Electric Vehicle Regional Emissions & Demand Impacts Tool (EV-REDI)
EV-REDI (Electric Vehicle Regional Emissions and Demand Impacts) is an in-house tool for modeling multiple impacts of transportation electrification for specific states and provinces. With electric vehicles on the rise, there will be enormous opportunities for making transportation more sustainable and modernizing the electric grid. But in order to realize this potential, it will be necessary to plan ahead. More and more, states, cities, utilities, and regional authorities are seriously considering the impacts of futures in which electric vehicles play an increasingly important role in the transportation sector. Synapse’s EV model can help meet the need to quantify the impacts of increased EV penetration on electricity sales, greenhouse gas emissions, and avoided gasoline consumption for all 50 U.S. states, Washington D.C., and ten Canadian provinces.
EV-REDI relies on high-resolution data from publicly available sources to assemble state- and province-specific information on the historical adoption of EVs and develop trajectories of future EV deployment. The tool can integrate with electric sector dispatch models to inform capacity expansion and hourly dispatch, such as Synapse’s M-SEM (which can be used to develop a comprehensive picture of future emissions across all energy sectors), or AVERT (an official EPA tool developed by Synapse) to examine high-resolution CO2 and criteria pollutant emission impacts on the electricity grid.

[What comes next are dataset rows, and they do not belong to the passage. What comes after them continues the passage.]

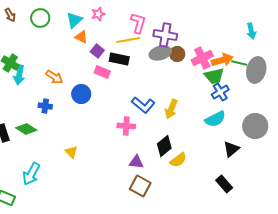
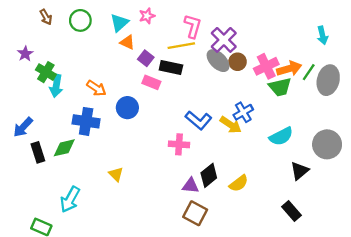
purple cross: (165, 35) -> (224, 40), turned 35
gray ellipse: (160, 53) -> (218, 61), turned 60
green line: (239, 63) -> (309, 72), turned -70
blue cross: (220, 92) -> (243, 112), moved
blue cross: (45, 106) -> (86, 121), size x1.6
yellow arrow: (171, 109) -> (231, 125), turned -78
green diamond: (26, 129) -> (64, 148), turned -45
black diamond: (164, 146) -> (209, 175), moved

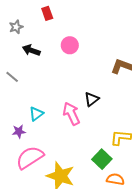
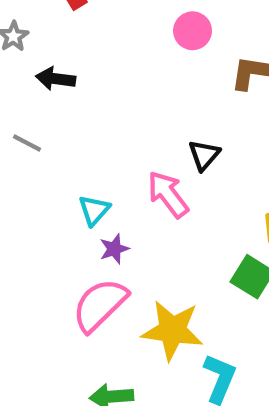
pink circle: (70, 45) -> (193, 31), moved
purple star: (19, 132) -> (114, 249), moved

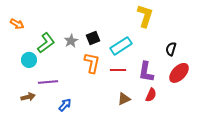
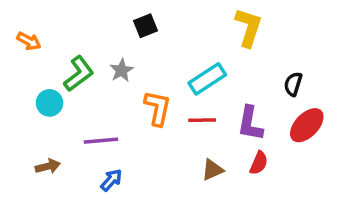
black square: (93, 38) -> (146, 26), moved
purple line: (48, 82) -> (101, 141), moved

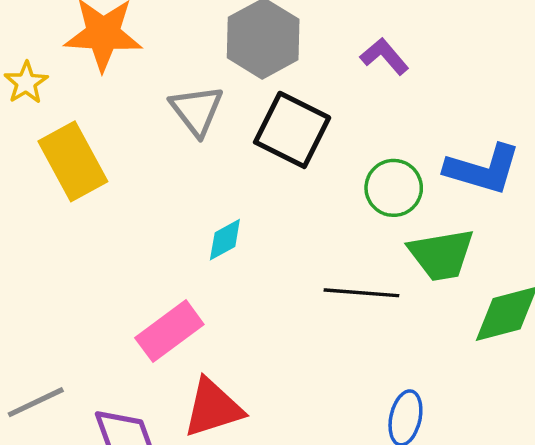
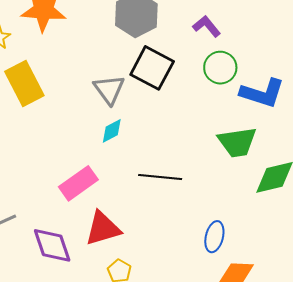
gray triangle: (197, 110) -> (109, 90), moved
green circle: (394, 188) -> (220, 68), moved
black line: (361, 293) -> (160, 177), moved

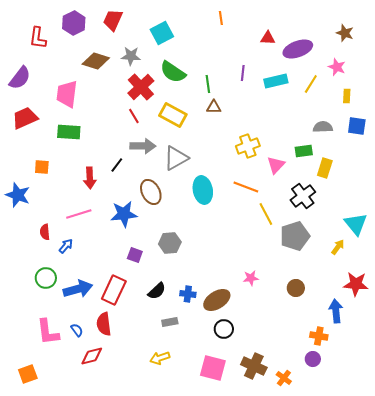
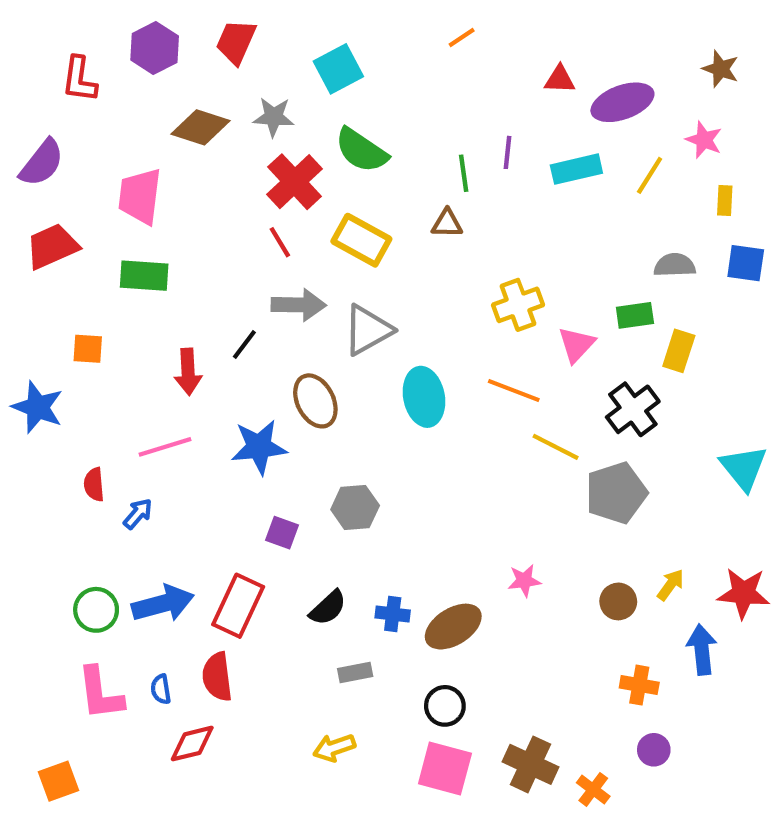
orange line: (221, 18) -> (462, 38), turned 64
green line: (208, 84) -> (464, 173), moved
yellow line: (266, 214) -> (556, 447), turned -35
yellow arrow: (338, 247) -> (670, 585), moved
green circle: (46, 278) -> (96, 610), moved
black circle: (224, 329) -> (445, 706), moved
blue semicircle: (77, 330) -> (161, 689), turned -152
orange cross: (319, 336) -> (639, 685), moved

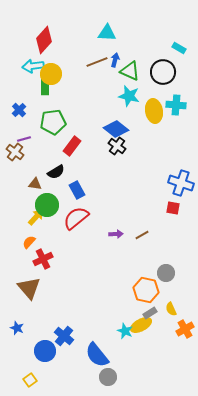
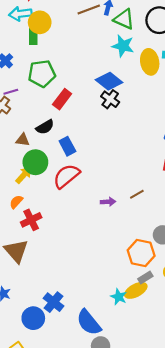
purple arrow: (116, 234) -> (108, 202), moved

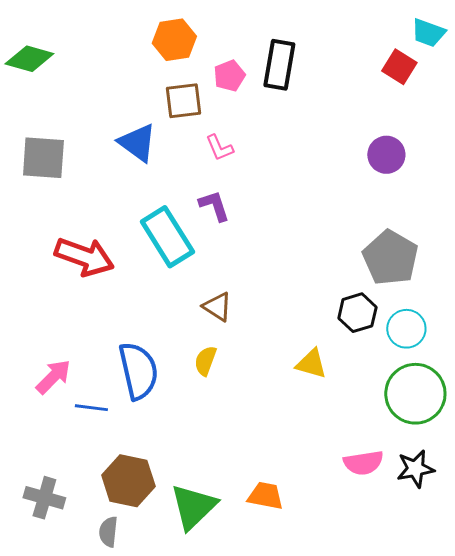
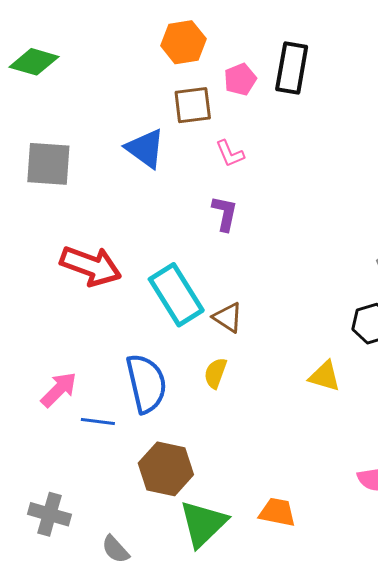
purple L-shape: (214, 206) -> (225, 213), turned 30
cyan rectangle: (167, 237) -> (176, 295), moved
brown hexagon: (128, 481) -> (166, 469), moved
gray semicircle: (108, 532) -> (115, 549), turned -48

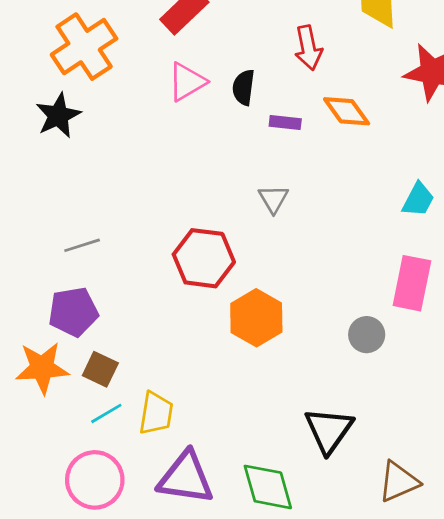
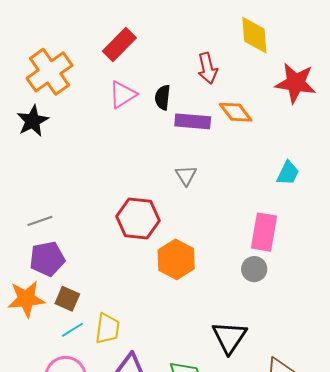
purple rectangle: (285, 122) -> (193, 121), size x1.6
gray line: (82, 245) -> (40, 221), moved
pink rectangle: (412, 283) -> (264, 232), moved

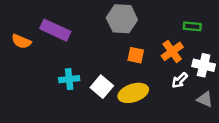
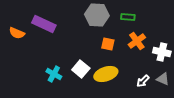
green rectangle: (192, 26) -> (128, 17), moved
cyan cross: (69, 79) -> (54, 74), moved, turned 35
white arrow: (180, 80) -> (143, 81), moved

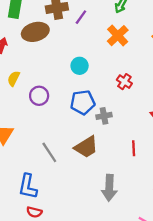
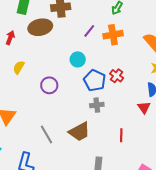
purple line: (81, 17) -> (89, 31), moved
orange cross: (118, 36) -> (113, 35), turned 30
purple circle: (39, 96) -> (49, 85), moved
blue pentagon: (83, 102) -> (95, 80), moved, turned 30

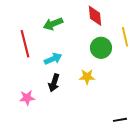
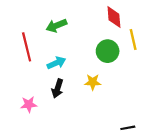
red diamond: (95, 16) -> (114, 17), moved

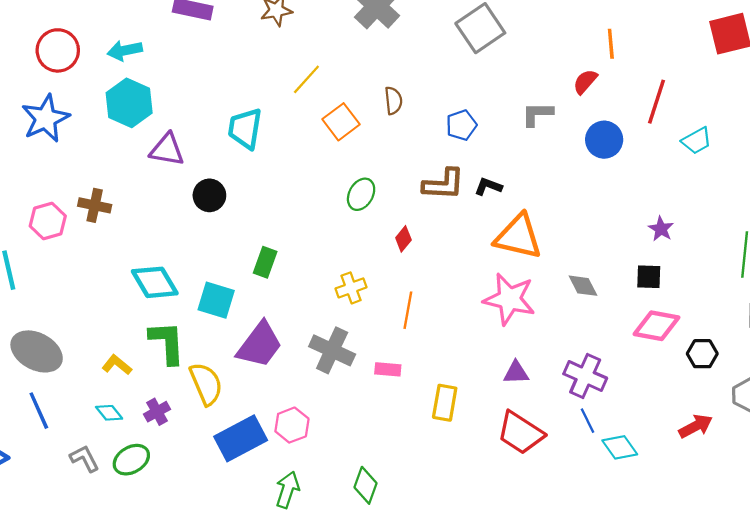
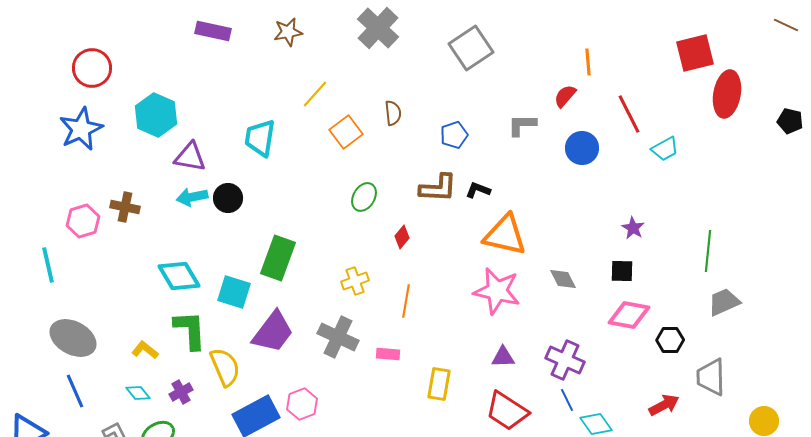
cyan arrow: (125, 50) -> (192, 197), moved
red line: (657, 102) -> (629, 114), turned -45
green rectangle: (265, 262) -> (278, 258), size x1.6

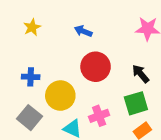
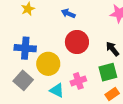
blue cross: (31, 77) -> (25, 48), size x1.5

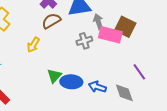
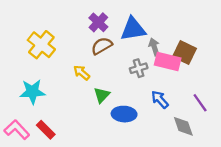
yellow arrow: (33, 45) -> (82, 73), turned 98
green triangle: (54, 76) -> (102, 95), moved
blue arrow: (97, 87) -> (160, 99), moved, turned 30

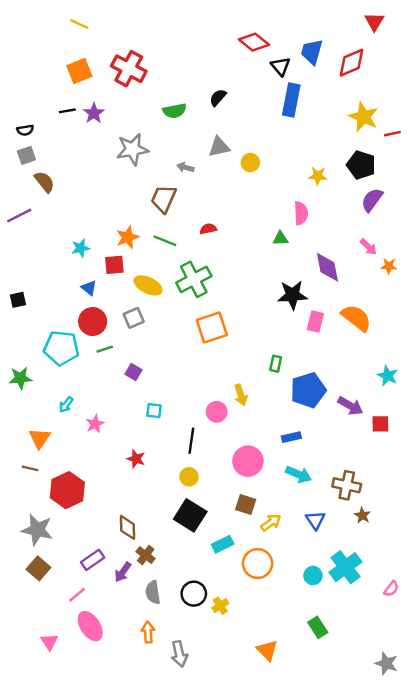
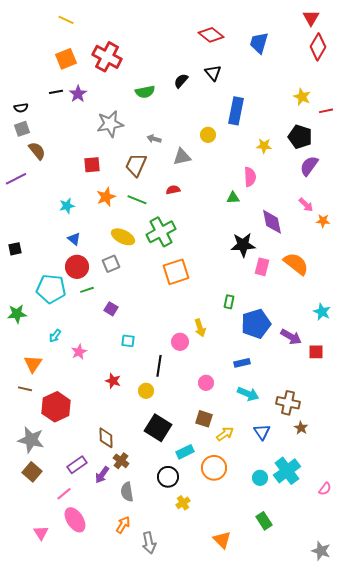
red diamond: (352, 63) -> (318, 47), moved, turned -36
black triangle: (280, 66) -> (213, 73), moved
blue rectangle: (291, 100) -> (236, 111), moved
yellow star: (364, 117) -> (302, 97), size x0.7
gray triangle: (219, 147) -> (182, 157), moved
red square: (114, 265) -> (92, 165), moved
pink circle: (248, 461) -> (206, 383), size x0.6
yellow circle: (189, 477) -> (146, 391), moved
black circle: (194, 594) -> (168, 477), moved
orange arrow: (148, 632) -> (123, 525), turned 36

EV-REDI allows us to apply a technology adoption curve to existing historical trends to understand the impacts of EVs if current trends in adoption are sustained over time. Alternatively, EV-REDI can be used to analyze specified future levels of electric vehicle sales in absolute terms or in percentage terms, or set the total number of EVs (stock) in absolute terms or percentage terms. Under either approach, EV-REDI then quantifies both conventional and electric light-duty vehicle (LDV) sales and stock, and the resultant impacts on electricity sales, tailpipe emissions, gasoline consumption, and other metrics through 2050 (see Figure 1 for a comparison of EV sales projections from EV-REDI, relative to projections from several other organizations). For every state, EV-REDI accounts for:
- State- and province-specific trends in light-duty vehicle stocks, sales, and driving patterns
- Vehicle ownership lifetime
- Vehicle miles travelled (VMT)
- Changing efficiencies of both EVs and conventional vehicles
- Changing trends in vehicle preferences
- Distinctions between driving patterns of plug-in hybrid electric vehicles (PHEVs) and purely battery-powered electric vehicles (BEV)
Further studies of EVs will be needed to determine the full scope of this new technology’s impact on the energy system. For example, as EVs charge using the electric grid, they may increase CO2 emissions from the electric sector that may partially offset the emissions avoided through decreased use of gasoline. The impacts on electricity customers are also an important element to understand. Greater electricity sales due to EVs may help to exert downward pressure on rates as the fixed costs of the grid are spread across more kilowatt-hours. However, this effect will be uneven and will depend on state- and province-specific penetration levels, as well as where and when EV charging occurs.
As the deployment of electric vehicles increases, policymakers will need to contend with the hourly impacts of EVs on the grid, including considerations relating to peak demand and rate design. Synapse has studied the grid impacts of EVs to date in California and is developing a series of reports on best practices in EV rate design.